The financial year ended in March and individuals are frantically trying to file their tax returns by the due date of July 31st. If you are a salaried employee, you must have received Form 16 from your employer. This is a very important form, which is required when you are filing your taxes yourself or if you are taking professional help for the same. Being a salaried employee, you should be conversant with the meaning of Form 16. But, what if you are not? What if you are a new employee still grasping at financial straws to make sense of filing your taxes? Wouldn’t you need help?
Of course, you would! So, let’s understand what Form 16 exactly is.
Employers generally deduct TDS from your salary. In that case, the Income TaxAct mandates your employer to issue a certificate detailing the TDS deducted and deposited.

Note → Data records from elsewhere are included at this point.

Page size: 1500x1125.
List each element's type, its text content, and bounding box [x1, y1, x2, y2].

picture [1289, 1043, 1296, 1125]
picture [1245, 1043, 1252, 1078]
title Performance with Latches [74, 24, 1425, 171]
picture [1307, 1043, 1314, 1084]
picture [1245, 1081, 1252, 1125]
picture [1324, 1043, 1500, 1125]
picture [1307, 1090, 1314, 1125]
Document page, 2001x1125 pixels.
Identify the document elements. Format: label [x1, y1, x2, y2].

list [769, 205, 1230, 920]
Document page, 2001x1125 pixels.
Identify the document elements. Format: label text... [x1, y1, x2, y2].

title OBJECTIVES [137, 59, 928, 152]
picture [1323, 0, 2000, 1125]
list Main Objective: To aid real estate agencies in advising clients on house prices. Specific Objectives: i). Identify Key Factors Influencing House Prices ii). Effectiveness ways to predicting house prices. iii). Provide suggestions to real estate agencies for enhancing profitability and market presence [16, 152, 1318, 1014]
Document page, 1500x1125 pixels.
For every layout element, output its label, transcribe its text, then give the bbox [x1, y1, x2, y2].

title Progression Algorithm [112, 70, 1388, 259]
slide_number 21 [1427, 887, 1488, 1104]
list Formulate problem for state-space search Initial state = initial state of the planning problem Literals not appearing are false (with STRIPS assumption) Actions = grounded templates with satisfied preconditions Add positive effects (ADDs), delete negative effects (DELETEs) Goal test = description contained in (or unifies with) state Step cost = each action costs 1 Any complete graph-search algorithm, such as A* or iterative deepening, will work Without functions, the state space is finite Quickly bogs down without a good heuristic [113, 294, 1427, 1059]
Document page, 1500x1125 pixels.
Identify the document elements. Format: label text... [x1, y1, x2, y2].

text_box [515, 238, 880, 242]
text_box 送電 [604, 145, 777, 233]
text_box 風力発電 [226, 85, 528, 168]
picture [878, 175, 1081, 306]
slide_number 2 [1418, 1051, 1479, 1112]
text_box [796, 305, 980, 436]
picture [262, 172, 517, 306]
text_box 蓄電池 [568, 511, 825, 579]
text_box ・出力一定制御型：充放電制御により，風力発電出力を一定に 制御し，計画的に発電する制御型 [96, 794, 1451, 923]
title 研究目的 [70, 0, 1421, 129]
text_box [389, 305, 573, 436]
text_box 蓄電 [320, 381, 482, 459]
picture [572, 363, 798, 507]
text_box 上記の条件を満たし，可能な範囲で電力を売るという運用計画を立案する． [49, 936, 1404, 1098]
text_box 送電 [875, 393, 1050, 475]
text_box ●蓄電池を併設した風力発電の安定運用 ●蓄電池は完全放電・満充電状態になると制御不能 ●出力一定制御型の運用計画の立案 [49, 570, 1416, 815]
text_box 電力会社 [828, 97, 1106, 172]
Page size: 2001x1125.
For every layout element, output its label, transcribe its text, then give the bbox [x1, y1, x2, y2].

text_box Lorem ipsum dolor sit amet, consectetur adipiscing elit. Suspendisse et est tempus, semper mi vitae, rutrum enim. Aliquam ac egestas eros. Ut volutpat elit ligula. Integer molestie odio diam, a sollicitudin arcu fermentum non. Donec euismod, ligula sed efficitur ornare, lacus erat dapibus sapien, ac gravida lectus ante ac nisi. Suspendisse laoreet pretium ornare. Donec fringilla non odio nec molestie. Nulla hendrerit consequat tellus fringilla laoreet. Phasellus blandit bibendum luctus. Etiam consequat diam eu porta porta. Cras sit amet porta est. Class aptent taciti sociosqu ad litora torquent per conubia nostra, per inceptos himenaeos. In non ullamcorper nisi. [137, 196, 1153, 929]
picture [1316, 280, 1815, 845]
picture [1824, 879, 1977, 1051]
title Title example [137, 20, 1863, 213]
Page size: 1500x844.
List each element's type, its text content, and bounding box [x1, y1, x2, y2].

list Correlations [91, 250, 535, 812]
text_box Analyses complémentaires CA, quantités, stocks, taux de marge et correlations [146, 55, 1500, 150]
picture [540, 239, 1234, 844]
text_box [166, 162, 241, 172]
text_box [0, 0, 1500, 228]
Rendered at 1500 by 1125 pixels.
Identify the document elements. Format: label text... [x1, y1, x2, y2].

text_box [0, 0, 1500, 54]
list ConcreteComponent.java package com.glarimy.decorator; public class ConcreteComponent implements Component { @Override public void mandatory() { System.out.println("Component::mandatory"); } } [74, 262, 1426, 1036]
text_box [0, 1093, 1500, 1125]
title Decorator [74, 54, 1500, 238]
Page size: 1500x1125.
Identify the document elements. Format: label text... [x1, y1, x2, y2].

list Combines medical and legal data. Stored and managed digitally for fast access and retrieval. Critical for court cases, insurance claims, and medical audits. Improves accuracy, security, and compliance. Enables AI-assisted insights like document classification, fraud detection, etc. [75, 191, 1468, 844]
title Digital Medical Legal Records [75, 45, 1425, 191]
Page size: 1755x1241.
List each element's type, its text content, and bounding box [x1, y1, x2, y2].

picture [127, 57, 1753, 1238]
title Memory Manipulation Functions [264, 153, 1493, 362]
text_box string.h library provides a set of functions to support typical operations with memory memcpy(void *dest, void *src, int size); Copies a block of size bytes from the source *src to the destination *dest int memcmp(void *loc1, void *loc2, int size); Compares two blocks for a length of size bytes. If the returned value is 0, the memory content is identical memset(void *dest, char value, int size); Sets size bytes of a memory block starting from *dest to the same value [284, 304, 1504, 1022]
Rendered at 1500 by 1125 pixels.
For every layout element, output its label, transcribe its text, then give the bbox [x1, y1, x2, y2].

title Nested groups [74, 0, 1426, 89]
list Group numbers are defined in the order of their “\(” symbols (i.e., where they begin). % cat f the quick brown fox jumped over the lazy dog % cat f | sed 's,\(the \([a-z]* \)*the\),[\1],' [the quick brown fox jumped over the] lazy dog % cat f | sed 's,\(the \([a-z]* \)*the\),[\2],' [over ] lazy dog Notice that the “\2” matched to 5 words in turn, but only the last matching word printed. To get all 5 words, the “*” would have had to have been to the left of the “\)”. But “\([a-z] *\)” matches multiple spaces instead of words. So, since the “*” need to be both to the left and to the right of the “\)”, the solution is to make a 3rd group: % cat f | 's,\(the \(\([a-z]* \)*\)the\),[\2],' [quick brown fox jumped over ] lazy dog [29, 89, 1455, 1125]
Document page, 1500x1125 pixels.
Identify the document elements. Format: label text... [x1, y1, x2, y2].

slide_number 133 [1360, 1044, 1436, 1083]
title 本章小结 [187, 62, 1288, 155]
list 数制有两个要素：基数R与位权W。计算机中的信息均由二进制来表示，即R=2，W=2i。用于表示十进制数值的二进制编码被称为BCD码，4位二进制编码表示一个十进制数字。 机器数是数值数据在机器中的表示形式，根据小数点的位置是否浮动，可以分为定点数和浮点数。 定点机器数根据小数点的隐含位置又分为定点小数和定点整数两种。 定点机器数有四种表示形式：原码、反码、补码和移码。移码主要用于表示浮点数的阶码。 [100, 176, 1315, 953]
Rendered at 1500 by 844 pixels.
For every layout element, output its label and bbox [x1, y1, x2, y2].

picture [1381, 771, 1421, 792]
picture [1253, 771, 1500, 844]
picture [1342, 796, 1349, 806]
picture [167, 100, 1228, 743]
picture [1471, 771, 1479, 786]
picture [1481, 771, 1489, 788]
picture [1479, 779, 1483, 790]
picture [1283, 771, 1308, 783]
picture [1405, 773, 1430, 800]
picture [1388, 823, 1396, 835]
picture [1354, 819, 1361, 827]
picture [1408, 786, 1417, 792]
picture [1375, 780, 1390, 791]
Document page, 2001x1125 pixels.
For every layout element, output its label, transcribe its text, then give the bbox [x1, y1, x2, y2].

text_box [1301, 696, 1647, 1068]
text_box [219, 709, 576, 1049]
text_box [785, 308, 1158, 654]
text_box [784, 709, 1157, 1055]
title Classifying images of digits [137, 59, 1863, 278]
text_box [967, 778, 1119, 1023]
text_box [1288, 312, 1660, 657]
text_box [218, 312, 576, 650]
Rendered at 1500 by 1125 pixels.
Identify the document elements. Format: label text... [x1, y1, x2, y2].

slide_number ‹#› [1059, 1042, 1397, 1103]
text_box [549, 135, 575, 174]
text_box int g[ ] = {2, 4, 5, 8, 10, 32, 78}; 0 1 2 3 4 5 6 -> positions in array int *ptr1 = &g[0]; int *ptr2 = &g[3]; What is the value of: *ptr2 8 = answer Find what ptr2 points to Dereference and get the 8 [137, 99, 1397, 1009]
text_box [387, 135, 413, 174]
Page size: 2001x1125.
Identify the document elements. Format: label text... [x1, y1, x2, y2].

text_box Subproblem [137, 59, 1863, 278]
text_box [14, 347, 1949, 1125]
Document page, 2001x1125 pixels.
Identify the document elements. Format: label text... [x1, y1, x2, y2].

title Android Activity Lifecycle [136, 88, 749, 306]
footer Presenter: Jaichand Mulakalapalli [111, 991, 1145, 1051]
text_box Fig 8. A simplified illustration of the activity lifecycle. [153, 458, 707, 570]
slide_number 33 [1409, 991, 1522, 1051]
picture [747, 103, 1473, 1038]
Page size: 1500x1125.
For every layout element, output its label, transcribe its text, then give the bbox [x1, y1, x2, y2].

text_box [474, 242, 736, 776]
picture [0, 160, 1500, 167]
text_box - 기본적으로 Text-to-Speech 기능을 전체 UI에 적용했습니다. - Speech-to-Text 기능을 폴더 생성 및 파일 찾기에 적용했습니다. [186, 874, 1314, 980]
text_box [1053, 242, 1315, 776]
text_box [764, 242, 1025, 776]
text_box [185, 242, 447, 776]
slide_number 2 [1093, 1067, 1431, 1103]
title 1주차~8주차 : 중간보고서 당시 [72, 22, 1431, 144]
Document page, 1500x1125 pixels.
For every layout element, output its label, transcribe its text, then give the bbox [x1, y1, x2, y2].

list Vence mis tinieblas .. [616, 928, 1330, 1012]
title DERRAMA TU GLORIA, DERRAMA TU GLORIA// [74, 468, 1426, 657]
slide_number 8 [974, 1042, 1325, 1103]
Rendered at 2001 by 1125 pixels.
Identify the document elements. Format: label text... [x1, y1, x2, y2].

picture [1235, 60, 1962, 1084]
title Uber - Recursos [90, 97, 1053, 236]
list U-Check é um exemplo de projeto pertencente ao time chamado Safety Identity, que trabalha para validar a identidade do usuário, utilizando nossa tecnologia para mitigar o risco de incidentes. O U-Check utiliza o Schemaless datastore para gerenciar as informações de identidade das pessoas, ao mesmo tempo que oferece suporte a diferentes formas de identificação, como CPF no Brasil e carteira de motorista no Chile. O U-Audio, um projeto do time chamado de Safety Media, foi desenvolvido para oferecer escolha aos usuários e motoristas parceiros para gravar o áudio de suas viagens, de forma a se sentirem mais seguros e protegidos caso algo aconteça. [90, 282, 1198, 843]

Thus, Form 16 is that certificate which your employer issues detailing your taxable income and the TDS already deducted.
Why is Form 16 required?
The form contains the details of the TDS already deposited by your employer, so it helps you in the estimation of your correct tax liability.
What if you don’t have Form 16?
Though it is highly improbable, you might not get Form 16 from your employer due to unavoidable circumstances. This does not, however, mean that you cannot file your taxes correctly. Taxes can be filed even without a Form 16 if you know how. So, here are the steps which can be followed for filing your Income Tax Returns even if you don’t have a Form 16.
Filing income tax without Form 16
Step 1 – Accumulate all your payslips
While Form 16 lists your taxable income, the same can be found out from your Payslips as well. So, start by collecting your Payslips to figure out what your taxable income actually is.
Step 2 – Make use of Form 26AS
Form 26AS is an annual statement which shows your tax related information. It highlights the tax received by the Government through TDS deducted on your incomes from all sources. Your Payslips show the salary you received and Form 26AS shows the TDS already deducted from the salary. Both these documents can be used to find out the tax your employer deducted by way of TDS.
Step 3 – Compute and claim your deductions
There are various types of deductions which you can claim from your salary income. These are non-taxable items which lower your taxable income and include House Rent Allowance, Leave Travel Allowance, reimbursements, Section 80C deductions on investments, etc.
Step 4 – Add income from all other sources
Besides your salary income, you might have income from other sources as well. For instance, you might have interest income from your savings bank account or Fixed Deposit account, gains from shares and mutual funds, rent income, capital gains, etc. Add up these incomes to your salary income if they are taxable.
Step 5 – Identify the tax filing form
You should know which tax form should be perused if you are filing your taxes yourself. As a salaried employee, the relevant tax forms for you include ITR 1, ITR 2, ITR 2A, Form 3, Form 4 and Form 4A. Use the relevant form for filling up your income details. If you are using ITR 2, ITR 2A and ITR 4, you would have to provide a detailed salary break-up showing allowances and perquisites and whether or not they are taxable.
Step 6 – Compute your tax liability
After you have followed the above steps, you would have the numbers to calculate your tax liability. The next step, therefore, would be to find out what is your actual tax liability. Compare the figure with the TDS already deposited. If your TDS deposition is higher than the actual tax liability, you can claim a tax refund. On the contrary, if your tax liability is higher than the TDS deposited, you would have to pay additional tax.
Step 7 – File your return
After filling up the ITR form, submit it and file your return by July 31st.